The vast majority of doctors aren’t taking advantage of electronic medical records, with many citing the cost of adoption as a significant impediment, according to a new study that also suggests the tipping point toward broader adoption may be on the horizon.
Just 17 percent of U.S. doctors have access to some version of electronic health records (EHR) systems and only 4 percent of physicians have access to what the study’s authors define as a “fully functional” e-records system, according to the study published Wednesday in the New England Journal of Medicine.
The most common reason cited for not adopting electronic patients records is cost, said the study, which was led by Harvard University and its teaching hospital, Massachusetts General.
Implementation on the Way
“This report shows just that the barriers to widespread adoption of health information technology are still formidable,” said John Lumpkin, M.D., a senior vice president with the Robert Wood Johnson Foundation, which has pushed for faster adoption of e-records as a way to boost patient record portability and reduce medical errors.
The report contains some reasons for hope that broader adoption is coming soon, commented study coauthor Catherine DesRoches, an instructor at Harvard Medical School.
“There is good news in our findings,” she said. “Although the adoption rates are low, we had 42 percent of physicians that said they had either bought a system and they hadn’t implemented it at the time of the survey or that they were planning for the purchase and implementation of a system in the next two years. If these intentions are realized, we could see a good size increase in the number of physicians within electronic health records over the next three to five years.”
Money Changes Everything
The study found that capital costs were cited as the most common reason for steering clear of e-records, with 66 percent of doctors without such systems citing the price tag as a reason.

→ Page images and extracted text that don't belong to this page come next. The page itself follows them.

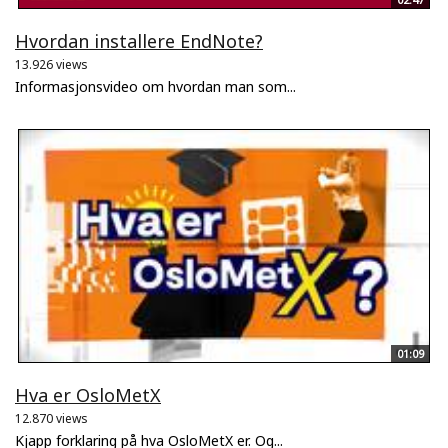
Hvordan installere EndNote?
13.926 views
Informasjonsvideo om hvordan man som...
01:09
Hva er OsloMetX
12.870 views
Kjapp forklaring på hva OsloMetX er. Og...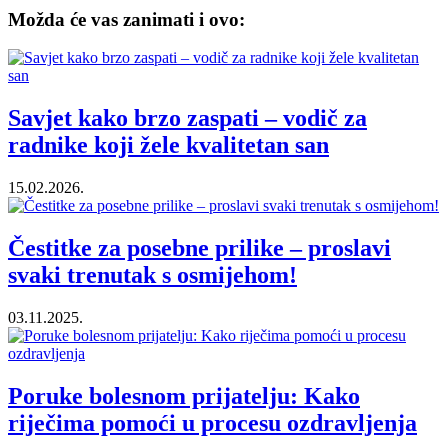
Možda će vas zanimati i ovo:
Savjet kako brzo zaspati – vodič za
radnike koji žele kvalitetan san
15.02.2026.
Čestitke za posebne prilike – proslavi
svaki trenutak s osmijehom!
03.11.2025.
Poruke bolesnom prijatelju: Kako
riječima pomoći u procesu ozdravljenja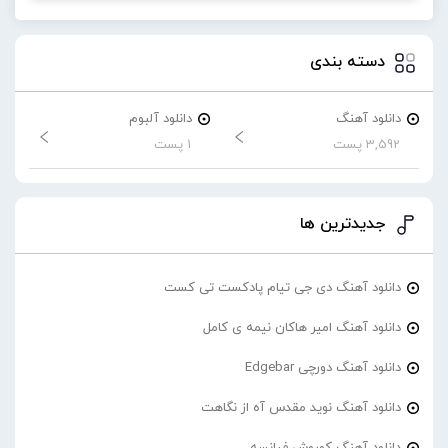
دسته بندی
دانلود آهنگ
دانلود آلبوم
3,592 پست
1 پست
جدیدترین ها
دانلود آهنگ دی جی تیام پادکست تی کست
دانلود آهنگ امیر هاکان نیمه ی کامل
دانلود آهنگ دورچی Edgebar
دانلود آهنگ نوید مقدس آه از نگاهت
دانلود آهنگ کوروش فیانسه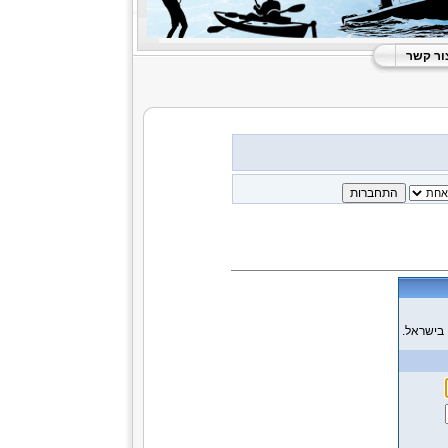
ור קשר
 בישראל.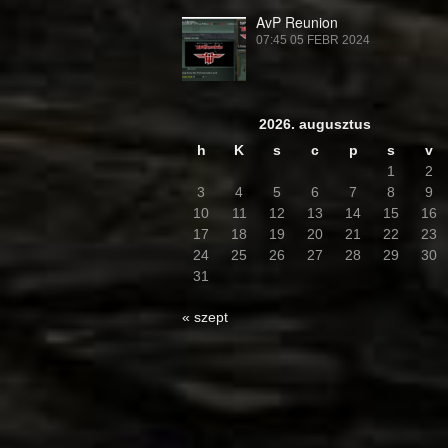
AvP Reunion
07:45
05 FEBR 2024
2026. augusztus
h
K
s
c
p
s
v
1
2
3
4
5
6
7
8
9
10
11
12
13
14
15
16
17
18
19
20
21
22
23
24
25
26
27
28
29
30
31
« szept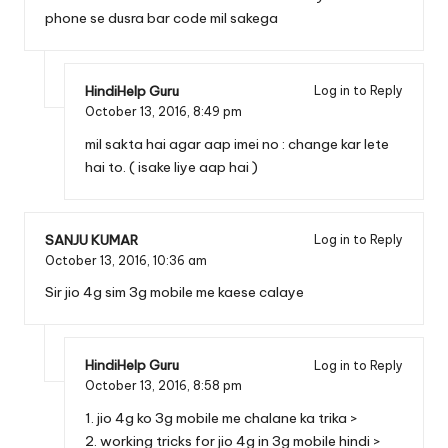
phone se dusra bar code mil sakega
HindiHelp Guru
Log in to Reply
October 13, 2016,
8:49 pm
mil sakta hai agar aap imei no : change kar lete
hai to. ( isake liye aap hai )
SANJU KUMAR
Log in to Reply
October 13, 2016,
10:36 am
Sir jio 4g sim 3g mobile me kaese calaye
HindiHelp Guru
Log in to Reply
October 13, 2016,
8:58 pm
1.
jio 4g ko 3g mobile me chalane ka trika >
2.
working tricks for jio 4g in 3g mobile hindi >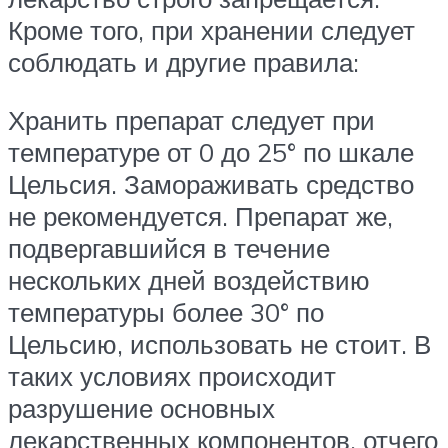
Кроме того, при хранении следует
соблюдать и другие правила:
Хранить препарат следует при
температуре от 0 до 25° по шкале
Цельсия. Замораживать средство
не рекомендуется. Препарат же,
подвергавшийся в течение
нескольких дней воздействию
температуры более 30° по
Цельсию, использовать не стоит. В
таких условиях происходит
разрушение основных
лекарственных компонентов, отчего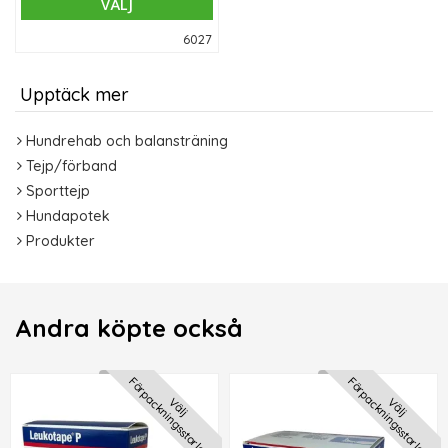
VÄLJ
6027
Upptäck mer
Hundrehab och balansträning
Tejp/förband
Sporttejp
Hundapotek
Produkter
Andra köpte också
Förpackningsstorlek
Förpackningsstorlek
Välj
Välj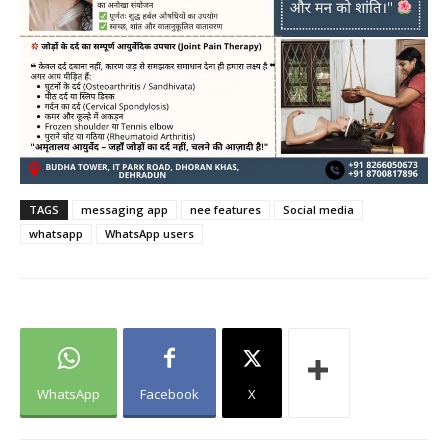
TAGS
messaging app
nee features
Social media
whatsapp
WhatsApp users
WhatsApp
Facebook
X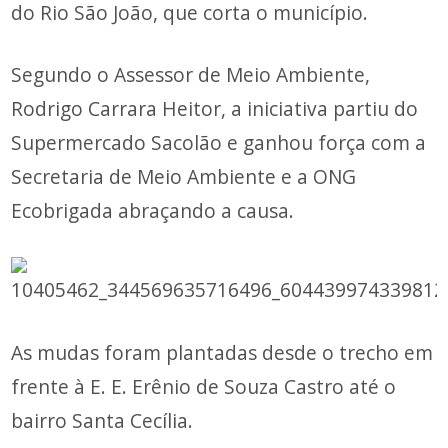
do Rio São João, que corta o município.
Segundo o Assessor de Meio Ambiente,
Rodrigo Carrara Heitor, a iniciativa partiu do
Supermercado Sacolão e ganhou força com a
Secretaria de Meio Ambiente e a ONG
Ecobrigada abraçando a causa.
As mudas foram plantadas desde o trecho em
frente à E. E. Erênio de Souza Castro até o
bairro Santa Cecília.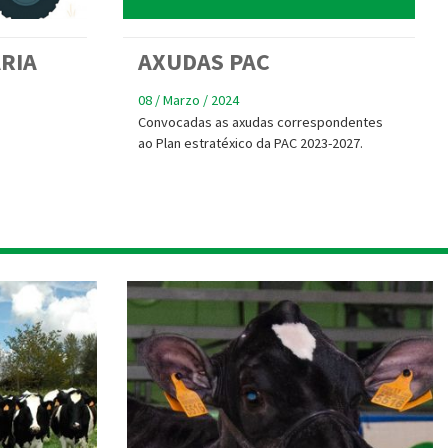
RIA
AXUDAS PAC
08 / Marzo / 2024
Convocadas as axudas correspondentes
ao Plan estratéxico da PAC 2023-2027.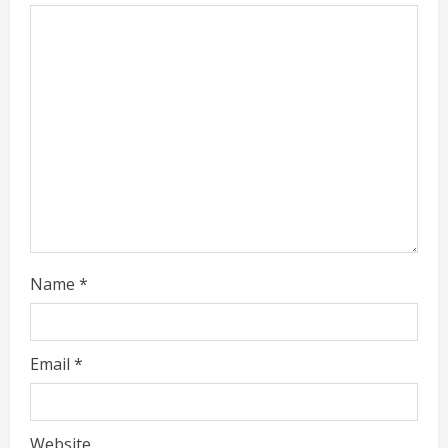
Name
*
Email
*
Website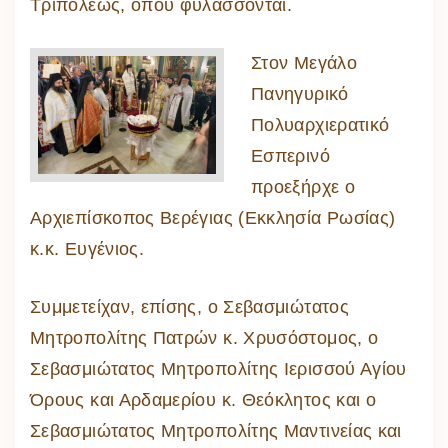
Τριπόλεως, όπου φυλάσσονται.
Στον Μεγάλο
Πανηγυρικό
Πολυαρχιερατικό
Εσπερινό
προεξήρχε ο
Αρχιεπίσκοπος Βερέγιας (Εκκλησία Ρωσίας)
κ.κ. Ευγένιος.
Συμμετείχαν, επίσης, ο Σεβασμιώτατος
Μητροπολίτης Πατρών κ. Χρυσόστομος, ο
Σεβασμιώτατος Μητροπολίτης Ιερισσού Αγίου
Όρους και Αρδαμερίου κ. Θεόκλητος και ο
Σεβασμιώτατος Μητροπολίτης Μαντινείας και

Confusion about offerings was also a factor, with more than half the doctors yet to take the leap into e-records saying they were unable to find a system that matched their needs, and 50 percent also saying they didn’t see how they would get a return on their investment. Forty-four percent also said they worried that if they bought a system, it would soon become obsolete or outdated.
While cost is a factor, some physicians may also feel that the money they’ll spend on setting up and running electronic records systems will benefit others more than themselves, Sharon L. Howard, senior vice president of sales and marketing at Sage Software, told CRM Buyer.
“One reason physicians have been hesitant to adopt electronic health records is they perceive that they will bear the cost while payers and the government will reap most of the benefits,” she said. “However, that is changing as physicians who have already adopted EHR demonstrate strong return on investment.”
Howard sees adoption growing, especially “as the industry draws closer to interoperable standards.”
Seeing the Benefit
The realization that e-records have clinical benefits may be starting to take root, the study suggested. The majority of those physicians with e-records systems in place had been alerted to a potentially dangerous drug interaction or to a laboratory test result that required follow-up by those systems, it said.
Eighty-two percent of doctors with full e-record setups cited higher-quality clinical decisions as a benefit of the systems while 72 percent noted that they experienced improved communications with patients. Being able to access medical records more quickly was cited by 97 percent of those fully digital docs.
The U.S. government recently said it would move to foster e-records use, announcing a US$150 million Medicare project that will offer doctors direct financial incentives to shift to e-records, paying as much as $58,000 each to some 1,200 doctors’ offices to make the transition over a five-year period.
Broader adoption is almost certain to come thanks to a push into the medical records space by a variety of technology companies, including Google, noted Forrester Research analyst Carrie Johnson.
Google recently launched Google Health, which it bills as a personal health record, and Microsoft also offers a similar product aimed at offices, known as “Health Vault.”
“There is a trade-off between ease-of-use and security and privacy concerns, which remain at the forefront,” Johnson told CRM Buyer. In fact, several high-profile though small-scale breaches of electronic health records have occurred in recent years, incidents that likely help keep those unsure about the value of e-records from moving ahead. “As long as breaches happen and privacy can be compromised, there will be doctors who push back against going digital,” she added.